:: Data for the task
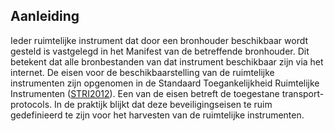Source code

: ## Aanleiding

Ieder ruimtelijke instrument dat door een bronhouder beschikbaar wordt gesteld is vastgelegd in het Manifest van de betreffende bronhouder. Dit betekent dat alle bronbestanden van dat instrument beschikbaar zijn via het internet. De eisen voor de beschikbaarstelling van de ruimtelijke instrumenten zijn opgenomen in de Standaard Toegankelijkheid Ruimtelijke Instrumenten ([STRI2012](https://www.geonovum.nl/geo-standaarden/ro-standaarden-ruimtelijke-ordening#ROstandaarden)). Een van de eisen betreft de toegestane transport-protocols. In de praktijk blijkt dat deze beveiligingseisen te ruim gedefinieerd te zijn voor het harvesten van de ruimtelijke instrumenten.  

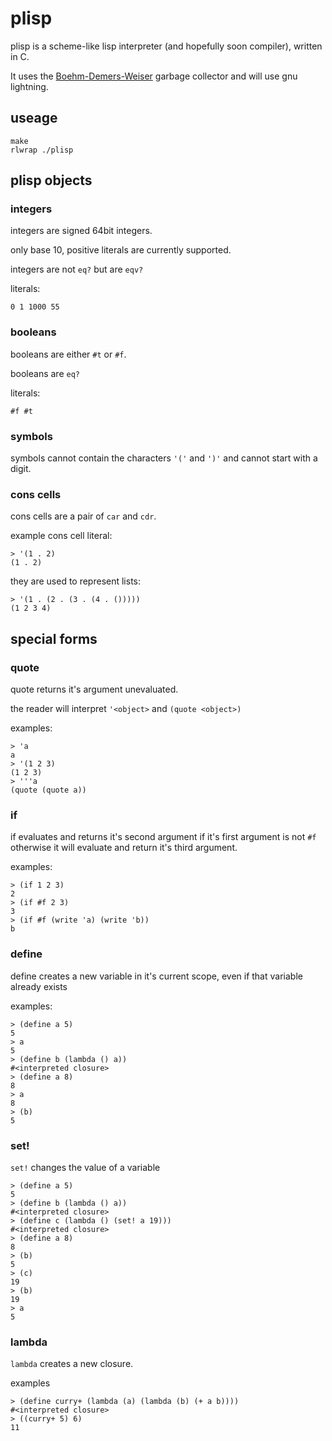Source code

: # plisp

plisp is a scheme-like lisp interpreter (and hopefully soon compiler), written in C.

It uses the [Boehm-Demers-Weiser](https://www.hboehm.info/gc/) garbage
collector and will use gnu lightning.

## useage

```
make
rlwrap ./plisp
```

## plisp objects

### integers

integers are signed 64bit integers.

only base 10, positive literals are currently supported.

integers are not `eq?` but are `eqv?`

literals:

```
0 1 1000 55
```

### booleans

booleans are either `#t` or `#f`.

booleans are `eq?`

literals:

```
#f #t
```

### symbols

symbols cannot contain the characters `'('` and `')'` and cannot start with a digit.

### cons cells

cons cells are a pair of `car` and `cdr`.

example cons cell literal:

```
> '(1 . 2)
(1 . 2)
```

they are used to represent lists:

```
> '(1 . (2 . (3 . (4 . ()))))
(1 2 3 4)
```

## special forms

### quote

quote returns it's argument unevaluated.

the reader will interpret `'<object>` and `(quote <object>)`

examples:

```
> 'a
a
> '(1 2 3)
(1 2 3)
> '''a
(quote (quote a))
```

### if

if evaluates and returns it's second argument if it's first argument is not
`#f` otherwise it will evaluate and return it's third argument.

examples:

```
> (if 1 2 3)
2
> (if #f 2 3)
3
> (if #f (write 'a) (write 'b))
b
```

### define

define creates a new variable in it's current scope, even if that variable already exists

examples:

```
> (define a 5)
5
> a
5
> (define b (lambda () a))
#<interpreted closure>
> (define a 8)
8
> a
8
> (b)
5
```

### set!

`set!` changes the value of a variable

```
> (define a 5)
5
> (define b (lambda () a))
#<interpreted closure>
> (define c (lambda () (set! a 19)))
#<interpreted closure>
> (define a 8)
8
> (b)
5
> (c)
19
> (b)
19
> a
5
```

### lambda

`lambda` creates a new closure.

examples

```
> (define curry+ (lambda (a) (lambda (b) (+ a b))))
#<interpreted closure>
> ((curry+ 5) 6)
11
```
::::
Within the records, filter for lines that contain the word "cons" and show each one.

◆ **Answer area**
### cons cells
cons cells are a pair of `car` and `cdr`.
example cons cell literal:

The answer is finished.